◆ EXCERTO DO DOCUMENTO ◆
▼

Estava uma bela manhã de primavera no dia 31 de março de 2019.
Sabem como é que eu sei? Porque a Atalanta foi jogar com o Parma ao Ennio Tardini e fez uma primeira parte nada de especial. Nada de especial para a Atalanta já sabem como é: não dão a bola a ninguém, os seus jogadores aparecem por todo o lado e quando menos se espera, e as oportunidades de golo sucedem-se umas às outras.
O que fez nunca mais me esquecer dessa manhã foram as 4 oportunidades de golo, só na primeira parte, em que por momentos deu para duvidar se não havia algo de errado com a transmissão televisiva. Todas com o mesmo fio condutor: o portador no corredor central, à entrada da área, a servir companheiros para ficarem na cara do guarda-redes do Parma.
11' - Remo Freuler para Duván Zapata
Os detalhes que imediatamente me saltam à vista passam pelos diferentes tipos de diagonais que combinaram às mil maravilhas. Diagonais de movimento dos jogadores e no passe.
A condução para enganar do Freuler
Freuler foi simplesmente perfeito. Conduz na direção do corredor central, e consegue dois objetivos com a mesma ação:
- aumenta o seu leque de opções de passe;
- atrai dois elementos da linha defensiva a si (DC e DD), libertando Zapata;
Para além disso, ainda assiste Zapata com conta, peso e medida. Como não estou na cabeça do médio da Atalanta posso apenas especular, mas este tipo de movimento, uma diagonal curta, com um passe repentino na diagonal oposta, é sempre um engano e faz lembrar Zinedine Zidane. O grande 10 francês usava e abusava deste recurso, porque obriga a rodar quem defende no sentido oposto de para onde vai sair o passe.
É algo para mostrarmos e ensinarmos aos nossos jogadores.

▲

◆ OBJETIVO DA TAREFA ◆
Dê continuidade à análise acima sobre o jogo entre a Atalanta e o Parma, a partir da última frase apresentada.

◆ DADOS BRUTOS ◆
▼

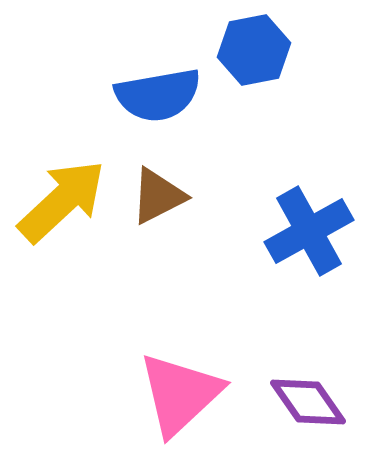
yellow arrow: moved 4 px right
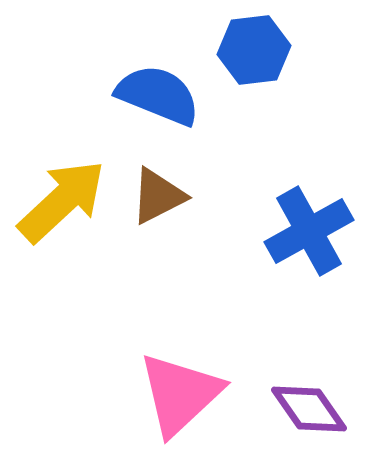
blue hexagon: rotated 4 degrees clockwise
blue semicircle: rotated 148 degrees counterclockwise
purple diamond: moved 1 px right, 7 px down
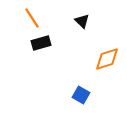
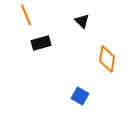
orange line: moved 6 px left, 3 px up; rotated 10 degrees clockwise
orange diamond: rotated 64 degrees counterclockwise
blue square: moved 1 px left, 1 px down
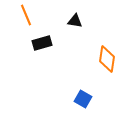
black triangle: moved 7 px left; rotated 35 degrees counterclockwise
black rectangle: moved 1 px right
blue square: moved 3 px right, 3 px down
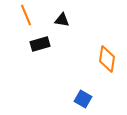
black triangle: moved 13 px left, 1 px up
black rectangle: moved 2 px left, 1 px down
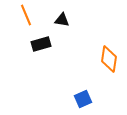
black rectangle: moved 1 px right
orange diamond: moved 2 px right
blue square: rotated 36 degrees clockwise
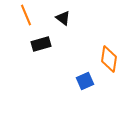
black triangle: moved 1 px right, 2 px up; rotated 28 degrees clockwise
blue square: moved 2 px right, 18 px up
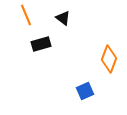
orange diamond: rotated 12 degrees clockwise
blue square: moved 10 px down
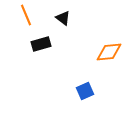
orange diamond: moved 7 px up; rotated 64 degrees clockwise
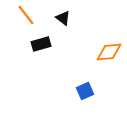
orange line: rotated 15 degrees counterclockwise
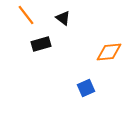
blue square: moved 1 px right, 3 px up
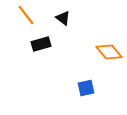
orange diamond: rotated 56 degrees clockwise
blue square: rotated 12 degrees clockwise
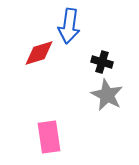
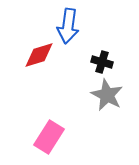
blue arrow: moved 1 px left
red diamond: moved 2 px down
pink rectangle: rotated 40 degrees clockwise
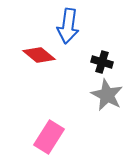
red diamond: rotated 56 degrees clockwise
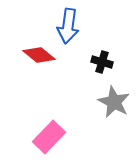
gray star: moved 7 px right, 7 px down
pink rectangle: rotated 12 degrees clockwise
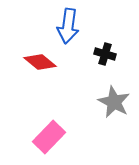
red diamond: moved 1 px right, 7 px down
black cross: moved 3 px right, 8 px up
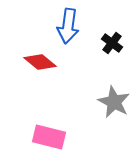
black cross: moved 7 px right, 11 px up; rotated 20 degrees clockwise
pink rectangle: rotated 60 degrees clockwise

▲
▼

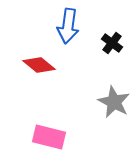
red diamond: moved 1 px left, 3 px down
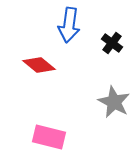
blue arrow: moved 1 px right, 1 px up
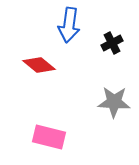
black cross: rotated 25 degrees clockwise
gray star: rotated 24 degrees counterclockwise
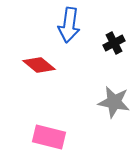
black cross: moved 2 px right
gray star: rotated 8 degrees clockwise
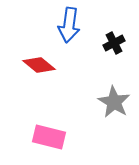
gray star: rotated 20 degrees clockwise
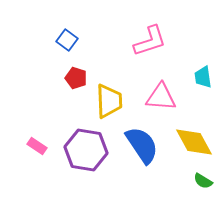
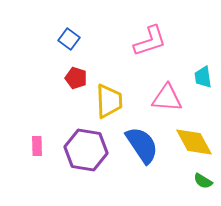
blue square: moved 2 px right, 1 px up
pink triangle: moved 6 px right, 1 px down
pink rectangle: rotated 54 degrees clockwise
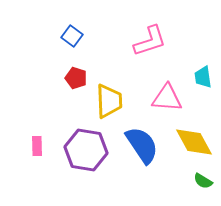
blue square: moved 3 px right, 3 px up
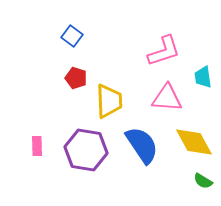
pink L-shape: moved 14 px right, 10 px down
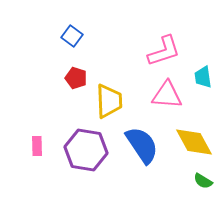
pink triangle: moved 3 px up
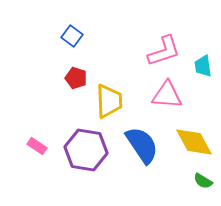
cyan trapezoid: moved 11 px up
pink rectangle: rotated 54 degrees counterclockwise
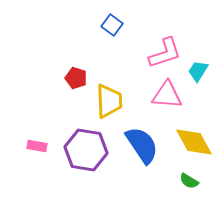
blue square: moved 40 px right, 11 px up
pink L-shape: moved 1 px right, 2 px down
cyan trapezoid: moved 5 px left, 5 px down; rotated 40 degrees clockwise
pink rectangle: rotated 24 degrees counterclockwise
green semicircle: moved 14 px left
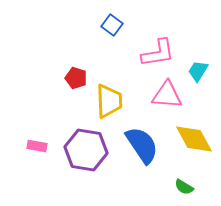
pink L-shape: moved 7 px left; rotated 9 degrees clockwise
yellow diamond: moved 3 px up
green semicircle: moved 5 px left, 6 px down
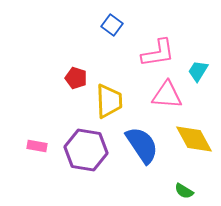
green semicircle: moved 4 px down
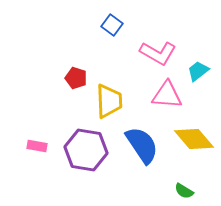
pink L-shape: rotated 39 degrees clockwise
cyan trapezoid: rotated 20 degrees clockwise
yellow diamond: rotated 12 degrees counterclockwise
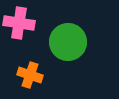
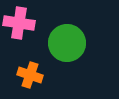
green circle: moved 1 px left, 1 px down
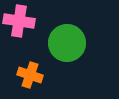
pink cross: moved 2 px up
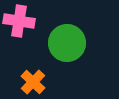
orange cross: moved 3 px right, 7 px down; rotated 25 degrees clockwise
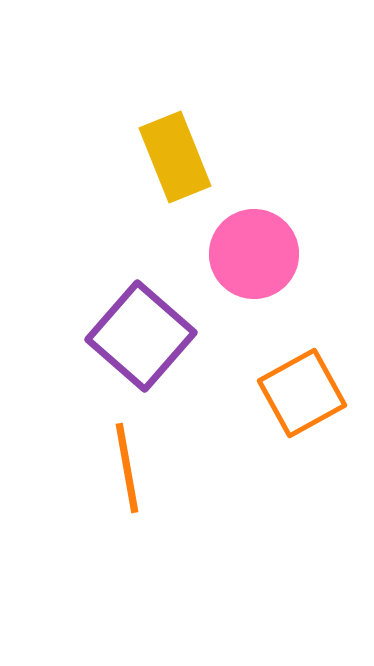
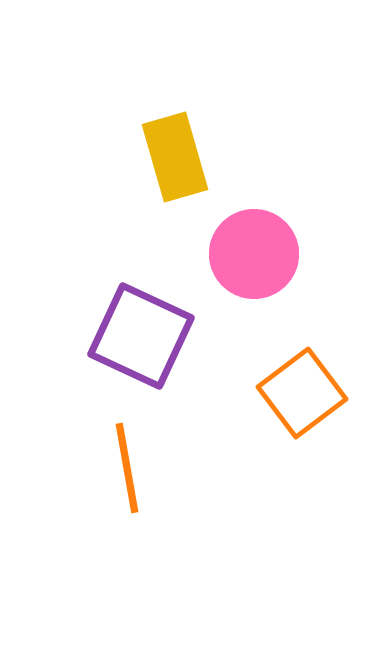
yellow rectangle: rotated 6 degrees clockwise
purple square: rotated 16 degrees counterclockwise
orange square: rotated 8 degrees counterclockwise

▲

◆ EM RESPOSTA ◆
O desmarque perfilado do Zapata
A desmarcação de Zapata deve vir nos livros. O movimento que faz é na direção contrária à que avança o Freuler, o que lhe permite duas coisas:
- sair da sombra do Bruno Alves e do Iacoponi, dando uma linha de passe ao Freuler;
- impede que estes consigam acompanhar o seu movimento por via de terem de lidar com a ameaça mais premente no corredor central e que segue na direção oposta;
Isto é bom, mas o que poe a cereja no topo do bolo é como se perfila desde o início para ver toda a jogada e receber o passe. Movimento lateral a ver a bola e depois, quando garante o espaçamento, orienta os apoios como se fosse um central a controlar a profundidade . O resto é receção e finalização a dois toques. Melhor só se fizesse golo.
21' - Remo Freuler para Mario Pašalić
Freuler novamente a partir tudo. O destaque para aquela mirada antes de receber a bola e Pašalić a mostrar que vai aos treinos com Zapata.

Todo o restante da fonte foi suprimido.